Apalagi tentang demo menentang RKUHP yang masih hangat dan banyak dibicarakan oleh orang, termasuk di kompasiana ini. Kebanyakan dari pedemo menolak beberapa pasal yang (dianggap) merugikan dan multi tafsir.
Saya tidak akan membahas mana saja pasal yang merugikan dan multi tafsir. Apalagi multi tafsir adalah bukan merupakan "barang" baru di negeri tercinta kita. Karena undang-undang yang sudah ada pun, bahkan bisa ditarik kesana-sini bak karet yang bisa melar.
Tetapi saya lebih tertarik pada bagaimana mekanismenya kalau itu sudah disahkan nantinya.

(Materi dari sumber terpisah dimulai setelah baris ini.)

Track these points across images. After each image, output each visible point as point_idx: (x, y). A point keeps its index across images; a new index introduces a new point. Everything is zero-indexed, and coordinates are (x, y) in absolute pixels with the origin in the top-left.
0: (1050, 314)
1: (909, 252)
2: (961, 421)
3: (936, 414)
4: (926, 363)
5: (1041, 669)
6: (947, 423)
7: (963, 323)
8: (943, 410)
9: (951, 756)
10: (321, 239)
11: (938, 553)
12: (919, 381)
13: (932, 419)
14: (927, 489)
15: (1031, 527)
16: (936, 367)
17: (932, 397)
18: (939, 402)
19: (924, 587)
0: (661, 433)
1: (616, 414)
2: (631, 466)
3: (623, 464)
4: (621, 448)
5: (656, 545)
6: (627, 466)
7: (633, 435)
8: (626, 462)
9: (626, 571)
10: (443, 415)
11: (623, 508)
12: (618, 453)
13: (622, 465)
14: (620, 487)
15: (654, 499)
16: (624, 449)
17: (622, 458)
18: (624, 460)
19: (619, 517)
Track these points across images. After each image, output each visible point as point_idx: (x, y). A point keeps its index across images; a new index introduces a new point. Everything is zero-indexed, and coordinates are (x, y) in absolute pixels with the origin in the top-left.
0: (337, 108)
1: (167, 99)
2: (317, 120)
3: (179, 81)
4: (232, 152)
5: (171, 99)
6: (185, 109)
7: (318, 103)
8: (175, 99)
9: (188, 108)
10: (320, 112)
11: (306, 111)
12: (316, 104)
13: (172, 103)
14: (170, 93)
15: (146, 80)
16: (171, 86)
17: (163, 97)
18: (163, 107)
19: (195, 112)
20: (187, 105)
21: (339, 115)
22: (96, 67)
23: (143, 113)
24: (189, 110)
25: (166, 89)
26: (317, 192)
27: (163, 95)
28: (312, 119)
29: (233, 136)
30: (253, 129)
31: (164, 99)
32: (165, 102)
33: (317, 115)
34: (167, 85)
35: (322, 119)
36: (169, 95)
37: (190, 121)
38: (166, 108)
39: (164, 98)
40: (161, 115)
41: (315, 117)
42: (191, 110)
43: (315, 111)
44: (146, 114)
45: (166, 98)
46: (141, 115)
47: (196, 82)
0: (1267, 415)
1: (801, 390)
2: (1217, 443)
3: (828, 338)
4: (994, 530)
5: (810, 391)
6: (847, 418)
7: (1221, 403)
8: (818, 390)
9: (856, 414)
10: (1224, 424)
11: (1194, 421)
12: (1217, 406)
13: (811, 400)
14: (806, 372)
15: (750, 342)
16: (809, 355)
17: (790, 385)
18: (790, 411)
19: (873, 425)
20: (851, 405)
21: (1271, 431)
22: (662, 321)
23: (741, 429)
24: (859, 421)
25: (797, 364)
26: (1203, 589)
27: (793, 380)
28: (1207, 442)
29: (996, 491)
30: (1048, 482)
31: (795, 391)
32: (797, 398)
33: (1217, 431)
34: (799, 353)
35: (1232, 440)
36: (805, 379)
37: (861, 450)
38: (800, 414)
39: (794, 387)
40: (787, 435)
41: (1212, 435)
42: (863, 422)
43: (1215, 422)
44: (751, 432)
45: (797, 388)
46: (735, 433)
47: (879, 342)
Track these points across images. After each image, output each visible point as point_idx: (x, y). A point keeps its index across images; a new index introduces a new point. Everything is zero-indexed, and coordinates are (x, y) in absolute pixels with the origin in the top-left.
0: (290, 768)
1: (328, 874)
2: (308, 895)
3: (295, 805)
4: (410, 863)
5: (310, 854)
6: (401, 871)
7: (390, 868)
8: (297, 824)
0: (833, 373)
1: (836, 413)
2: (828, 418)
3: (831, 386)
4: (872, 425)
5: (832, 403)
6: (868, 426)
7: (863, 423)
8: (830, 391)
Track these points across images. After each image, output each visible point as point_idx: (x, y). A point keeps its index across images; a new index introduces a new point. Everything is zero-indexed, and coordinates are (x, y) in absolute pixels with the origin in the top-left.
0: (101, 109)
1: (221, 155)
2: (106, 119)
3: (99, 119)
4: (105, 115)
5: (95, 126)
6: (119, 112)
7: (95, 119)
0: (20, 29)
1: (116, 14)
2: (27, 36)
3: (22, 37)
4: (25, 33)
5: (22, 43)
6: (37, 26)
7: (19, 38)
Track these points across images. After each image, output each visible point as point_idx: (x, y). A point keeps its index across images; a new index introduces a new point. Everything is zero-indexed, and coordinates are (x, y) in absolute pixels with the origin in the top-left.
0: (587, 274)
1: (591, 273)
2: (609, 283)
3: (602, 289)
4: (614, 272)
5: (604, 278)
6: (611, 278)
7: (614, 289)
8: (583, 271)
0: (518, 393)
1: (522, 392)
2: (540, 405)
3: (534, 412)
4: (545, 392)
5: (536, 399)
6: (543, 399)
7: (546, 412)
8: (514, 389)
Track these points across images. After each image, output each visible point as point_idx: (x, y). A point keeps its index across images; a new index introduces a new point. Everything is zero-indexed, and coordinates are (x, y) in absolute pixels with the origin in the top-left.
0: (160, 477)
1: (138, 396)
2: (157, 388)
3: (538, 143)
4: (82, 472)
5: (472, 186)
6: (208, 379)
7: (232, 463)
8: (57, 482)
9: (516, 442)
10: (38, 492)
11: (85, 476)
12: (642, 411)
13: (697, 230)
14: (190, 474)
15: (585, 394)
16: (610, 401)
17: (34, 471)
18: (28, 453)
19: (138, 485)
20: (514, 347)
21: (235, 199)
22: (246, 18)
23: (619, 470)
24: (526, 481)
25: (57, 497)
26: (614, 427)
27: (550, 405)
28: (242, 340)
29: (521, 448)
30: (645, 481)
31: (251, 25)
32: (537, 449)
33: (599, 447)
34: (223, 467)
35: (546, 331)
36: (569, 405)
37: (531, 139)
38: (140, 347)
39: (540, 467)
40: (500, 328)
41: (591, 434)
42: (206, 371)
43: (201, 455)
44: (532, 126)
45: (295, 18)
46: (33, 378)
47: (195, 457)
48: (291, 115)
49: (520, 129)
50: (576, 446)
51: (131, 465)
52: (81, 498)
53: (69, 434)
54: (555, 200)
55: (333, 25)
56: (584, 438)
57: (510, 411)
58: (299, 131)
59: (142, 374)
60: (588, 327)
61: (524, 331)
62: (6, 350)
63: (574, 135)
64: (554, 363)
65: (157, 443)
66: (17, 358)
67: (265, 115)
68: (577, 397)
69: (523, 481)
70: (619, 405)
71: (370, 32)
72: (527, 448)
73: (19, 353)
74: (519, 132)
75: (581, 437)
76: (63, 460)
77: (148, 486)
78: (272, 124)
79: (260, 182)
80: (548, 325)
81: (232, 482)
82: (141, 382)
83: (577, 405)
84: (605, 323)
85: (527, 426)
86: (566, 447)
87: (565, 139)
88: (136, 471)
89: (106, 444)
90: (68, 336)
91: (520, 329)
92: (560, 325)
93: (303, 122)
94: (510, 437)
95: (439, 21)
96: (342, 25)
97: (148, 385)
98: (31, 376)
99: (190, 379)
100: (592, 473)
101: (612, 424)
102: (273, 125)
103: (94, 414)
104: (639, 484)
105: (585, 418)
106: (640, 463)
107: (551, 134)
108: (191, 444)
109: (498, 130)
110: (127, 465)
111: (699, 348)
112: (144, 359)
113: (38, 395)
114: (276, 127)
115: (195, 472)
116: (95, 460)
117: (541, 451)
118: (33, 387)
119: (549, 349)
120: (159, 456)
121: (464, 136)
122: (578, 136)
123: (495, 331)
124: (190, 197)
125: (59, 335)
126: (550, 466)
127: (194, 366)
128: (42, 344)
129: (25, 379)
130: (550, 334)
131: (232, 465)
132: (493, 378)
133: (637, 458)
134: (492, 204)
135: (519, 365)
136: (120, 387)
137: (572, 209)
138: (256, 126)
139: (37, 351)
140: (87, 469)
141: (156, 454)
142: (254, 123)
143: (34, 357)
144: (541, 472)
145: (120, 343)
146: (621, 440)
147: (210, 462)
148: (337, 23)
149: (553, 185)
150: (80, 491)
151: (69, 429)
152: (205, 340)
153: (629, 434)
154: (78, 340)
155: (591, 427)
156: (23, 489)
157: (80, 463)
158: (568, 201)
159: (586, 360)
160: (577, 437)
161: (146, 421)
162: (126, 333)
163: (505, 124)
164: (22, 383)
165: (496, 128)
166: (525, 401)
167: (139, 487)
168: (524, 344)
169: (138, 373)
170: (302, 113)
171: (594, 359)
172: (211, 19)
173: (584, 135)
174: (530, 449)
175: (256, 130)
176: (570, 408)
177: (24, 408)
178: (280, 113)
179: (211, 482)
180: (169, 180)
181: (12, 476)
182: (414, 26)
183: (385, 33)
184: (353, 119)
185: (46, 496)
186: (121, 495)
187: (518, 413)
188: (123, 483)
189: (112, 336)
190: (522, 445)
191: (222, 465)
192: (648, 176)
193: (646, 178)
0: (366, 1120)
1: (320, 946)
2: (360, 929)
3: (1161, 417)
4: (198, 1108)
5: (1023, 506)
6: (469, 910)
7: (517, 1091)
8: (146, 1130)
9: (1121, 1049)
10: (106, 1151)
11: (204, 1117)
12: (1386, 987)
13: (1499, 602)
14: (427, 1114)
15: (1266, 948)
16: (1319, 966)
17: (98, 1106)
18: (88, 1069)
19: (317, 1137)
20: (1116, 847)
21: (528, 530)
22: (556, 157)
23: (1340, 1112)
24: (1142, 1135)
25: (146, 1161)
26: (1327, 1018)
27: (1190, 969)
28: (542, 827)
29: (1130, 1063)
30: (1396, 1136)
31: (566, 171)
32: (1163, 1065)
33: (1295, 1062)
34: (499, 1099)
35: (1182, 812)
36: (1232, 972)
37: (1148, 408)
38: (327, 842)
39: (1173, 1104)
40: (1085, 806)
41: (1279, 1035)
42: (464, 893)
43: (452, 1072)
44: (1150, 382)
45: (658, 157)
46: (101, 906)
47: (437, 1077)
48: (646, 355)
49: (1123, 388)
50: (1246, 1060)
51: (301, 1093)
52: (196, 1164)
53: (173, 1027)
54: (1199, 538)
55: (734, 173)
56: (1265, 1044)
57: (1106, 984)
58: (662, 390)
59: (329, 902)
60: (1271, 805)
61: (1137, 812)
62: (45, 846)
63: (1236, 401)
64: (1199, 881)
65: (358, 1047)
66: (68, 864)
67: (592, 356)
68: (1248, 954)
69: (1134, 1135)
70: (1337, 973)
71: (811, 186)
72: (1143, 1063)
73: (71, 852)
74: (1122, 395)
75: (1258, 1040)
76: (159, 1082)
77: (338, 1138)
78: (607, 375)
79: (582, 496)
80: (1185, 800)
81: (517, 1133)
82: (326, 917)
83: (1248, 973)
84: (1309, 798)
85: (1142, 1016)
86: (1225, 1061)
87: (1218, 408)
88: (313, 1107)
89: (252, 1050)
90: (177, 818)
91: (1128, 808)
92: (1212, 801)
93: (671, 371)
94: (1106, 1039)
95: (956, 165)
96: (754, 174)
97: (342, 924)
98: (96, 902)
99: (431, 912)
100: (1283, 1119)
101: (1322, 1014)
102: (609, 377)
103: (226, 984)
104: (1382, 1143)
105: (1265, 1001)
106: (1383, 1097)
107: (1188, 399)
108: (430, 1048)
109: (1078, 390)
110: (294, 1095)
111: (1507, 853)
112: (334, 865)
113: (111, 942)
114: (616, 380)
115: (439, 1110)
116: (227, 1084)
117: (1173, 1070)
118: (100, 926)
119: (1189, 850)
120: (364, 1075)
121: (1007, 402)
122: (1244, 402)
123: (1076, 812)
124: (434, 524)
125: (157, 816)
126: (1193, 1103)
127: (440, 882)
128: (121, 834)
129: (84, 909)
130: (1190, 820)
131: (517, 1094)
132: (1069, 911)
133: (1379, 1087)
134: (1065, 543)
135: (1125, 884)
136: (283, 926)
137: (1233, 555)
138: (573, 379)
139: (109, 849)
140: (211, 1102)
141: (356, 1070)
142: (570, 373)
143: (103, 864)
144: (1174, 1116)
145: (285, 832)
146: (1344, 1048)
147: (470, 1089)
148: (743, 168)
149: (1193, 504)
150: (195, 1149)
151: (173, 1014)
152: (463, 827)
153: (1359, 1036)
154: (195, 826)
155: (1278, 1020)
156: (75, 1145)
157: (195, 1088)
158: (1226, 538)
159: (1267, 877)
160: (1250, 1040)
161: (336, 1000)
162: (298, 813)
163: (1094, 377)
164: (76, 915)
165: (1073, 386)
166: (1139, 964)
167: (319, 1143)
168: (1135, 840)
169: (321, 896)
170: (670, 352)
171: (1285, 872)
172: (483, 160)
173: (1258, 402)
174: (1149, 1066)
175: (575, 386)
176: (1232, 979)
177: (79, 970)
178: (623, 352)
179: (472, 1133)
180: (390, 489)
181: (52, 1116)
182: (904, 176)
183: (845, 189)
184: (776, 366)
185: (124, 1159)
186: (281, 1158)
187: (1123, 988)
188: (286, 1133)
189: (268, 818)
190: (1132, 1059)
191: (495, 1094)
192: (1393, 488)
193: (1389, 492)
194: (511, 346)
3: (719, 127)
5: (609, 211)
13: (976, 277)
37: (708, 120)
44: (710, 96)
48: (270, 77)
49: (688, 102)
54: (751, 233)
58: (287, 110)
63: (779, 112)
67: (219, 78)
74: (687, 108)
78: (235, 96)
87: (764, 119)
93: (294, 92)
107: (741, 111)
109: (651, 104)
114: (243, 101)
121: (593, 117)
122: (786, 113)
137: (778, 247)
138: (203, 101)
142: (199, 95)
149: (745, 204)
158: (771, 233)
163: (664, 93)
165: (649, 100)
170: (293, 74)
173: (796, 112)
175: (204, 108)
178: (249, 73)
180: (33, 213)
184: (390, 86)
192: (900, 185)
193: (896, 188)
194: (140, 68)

Misalnya saja, tentang pasal hubungan pasangan yang belum menikah, lalu tentang kecerobohan dalam pemeliharaan hewan. Nanti siapa kira-kira yang harus bertugas untuk mengawasi (mungkin juga patroli) ada atau tidaknya pasangan kumpul kebo, maupun ada tidaknya hewan yang nyelonong ke pekarangan orang lain.
Mungkin Pak Hans (meminjam sebutan Benyamin untuk hansip) siap-siap kejatuhan rezeki nomplok karena ada tambahan bonus gaji (akibat pekerjaan bertambah). Atau mungkin bisa juga apes, karena hanya pekerjaannya saja yang bertambah.
Menarik juga membayangkan bagaimana jika orang-orang yang terjerat pasal itu (nantinya kalau disahkan) ternyata tidak mampu membayar denda. Karena jika penjara menjadi opsi, apakah jumlah penjara di seluruh Indonesia sudah mencukupi? Karena saya pernah membaca bahwa ada beberapa penjara yang sudah kelebihan kapasitas tampung.
Kegaduhan RKUHP ini, dari berita yang saya baca termasuk di kompasiana, ternyata terjadi juga di media sosial seperti WA, Facebook, dan Twitter. Memang tidak bisa dimungkiri, bahwa tulisan di media sosial bisa menyebar dengan cepat ke segala penjuru mata angin dengan satu klik saja.
Dalam era digital saat ini, kekuatan dari berita di media sosial bahkan bisa lebih dahsyat dibandingkan dengan orang yang hanya berkoar-koar di jalan. Karena di media sosial, orang bisa lebih terpancing emosinya dalam sekejap bak terkena hipnotis, tanpa bisa berpikir secara rasional.
Kemudian orang yang sudah "terhipnotis" menyebarkan lagi berita itu, dan begitu seterusnya sehingga efeknya bisa berlipat. Kemudian jika beritanya sudah tersebar luas, maka orang tidak peduli (atau lupa bahkan sulit untuk melacak) siapa sebenarnya yang pertama kali menuliskannya.
Orang akan lebih ingat pada isi beritanya saja. Seiring berjalannya waktu, efek berita bisa menjadi kuat dan bisa lebih memancing/mempengaruhi orang banyak. Bahasa kerennya untuk ini adalah sleeper effect.